I received this book for free from the publisher in exchange for an honest review. This does not affect my opinion of the book or the content of my review.
Published by Hogarth Press on 16 May, 2017
Genre: Contemporary, Fantasy, Fiction, Literary fiction, Retelling
# pages: 320
Felix is at the top of his game as Artistic Director of the Makeshiweg Theatre Festival. His productions have amazed and confounded. Now he's staging a Tempest like no other: not only will it boost his reputation, it will heal emotional wounds.
Or that was the plan. Instead, after an act of unforeseen treachery, Felix is living in exile in a backwoods hovel, haunted by memories of his beloved lost daughter, Miranda. And also brewing revenge.
Prior to reading Hag-Seed, the only Shakespearean project I’ve understood at all in life was Romeo & Juliet. I didn’t know what a retelling was, either, but I like it: I want to write one for R&J, one of my favorite romances of all time. (I love a fabulous tragedy, after all. 😏)
Not once did I think to look up “tempest”, which I now think was much of my issue with understanding it—well, and Shakespeare’s usage of metaphors and habit of metaphoring it up like no tomorrow. “Define tempest”, I submitted in my Google search bar widget. Oh.
A tempest is a storm.
Since my ninth grade Advanced Placement English class, I have always thought The Tempest to be about some sort of temptation—as if the writing itself, between its formatting and archaic terms, was at all readable to an autistic, sheltered girl with gifted brains no one would explain foreign communication devices to.

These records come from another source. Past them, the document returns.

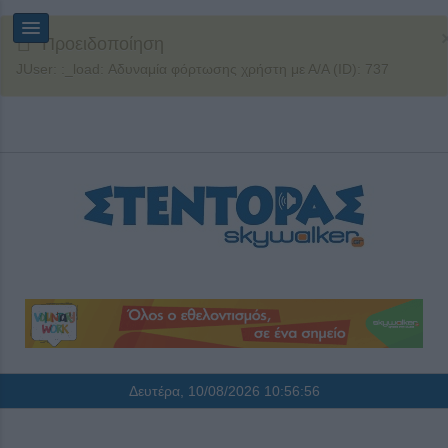
Προειδοποίηση
JUser: :_load: Αδυναμία φόρτωσης χρήστη με Α/Α (ID): 737
Δευτέρα, 10/08/2026
10:56:56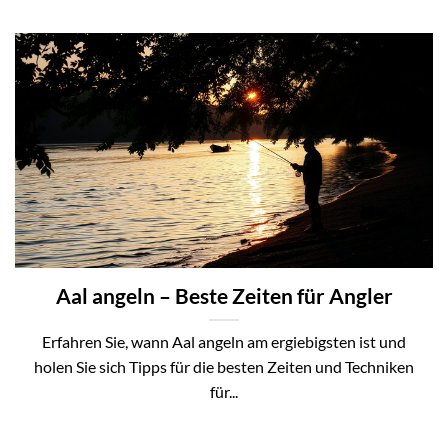
Aal angeln – Beste Zeiten für Angler
Erfahren Sie, wann Aal angeln am ergiebigsten ist und
holen Sie sich Tipps für die besten Zeiten und Techniken
für...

Ah, yes. I get it now. I still dislike it. I’m not big on Shakespeare, nor do I grasp the full greatness of him and his so-called wondrous works of writing. I also think his works were some of the most ancient and violent things I was forced to read in school, all while Harry Potter books and Bibles were banned.
So I’m not in favor of Shakespeare beyond the tragic masterpiece that is my aforementioned favorite. As with music, I can love the works without loving the creator; therefore, I can love two of Justin Bieber’s songs without being able to tolerate him. Justin Bieber is to Shakespeare as “As Long as You Love Me” is to Romeo & Juliet.
On to Hag-Seed
I had to give you guys some background on my background with Shakespeare, ’cause it felt fair. I seldom speak of or comment on him for these reasons. With that said, I didn’t totally consider my dislike for him when requesting this book, for I was certain of two things:
- I wanted to read a new book, but my local Dollar Tree was lacking in books to choose from—depressingly so: bare shelves; I’m nervous they’re closing, but didn’t ask.
- I wanted to read one of Margaret Atwood’s novels. I see so many quotes by her and praise for her all over the internet—have for several years—so I wanted to give her a chance, but always forgot until I saw her name again. So I jumped in the opportunity, obviously, shocked to find there were copies available (she seems like the name that would become unavailable immediately).
I received the book last Friday night (I didn’t dance on tabletops or do something I might’ve forgot 🎶) and finished it Tuesday night. I feel I read this book slower than I usually read books, but it’s been a while…and the book got off to a slow start.
Atwood’s writing is beautiful, though. I kept wanting to skip forward at some points, despite my disinterest in the main character throughout the entire novel: he bored me, living in his fantasy world, but then I related to him. I still don’t like him, but at least Felix Phillips wasn’t completely unrelatable.
I feel her sentence structure and formatting, though lacking in long dashes, resembles much of my own novel writing: twisted, slightly archaic, carefully selected. Hers is more poetic, though; I noticed in the opening pages she’s released poetry. I used to write poetry, but it’s no longer a raging passion.
I awarded this novel four of five stars because I came away from the book not satisfied, but not dissatisfied, either; because I was not in favor of much of what Felix was doing—how could he not see he was inflicting upon himself the very prisons Prospero inflicted upon himself in The Tempest?
…or is that what The Tempest is about, and I still fail to understand it completely?